- _RECORDS FOR THIS EXERCISE_

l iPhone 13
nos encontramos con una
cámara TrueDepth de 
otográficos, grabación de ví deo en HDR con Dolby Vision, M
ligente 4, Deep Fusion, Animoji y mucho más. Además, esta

- _ASSIGNMENT_
Beginning with the first line above, transcribe all of the data exactly.

- _PROBLEM SOLUTION_
l iPhone 13
nos encontramos con una
cámara TrueDepth de 
otográficos, grabación de ví deo en HDR con Dolby Vision, M
ligente 4, Deep Fusion, Animoji y mucho más. Además, esta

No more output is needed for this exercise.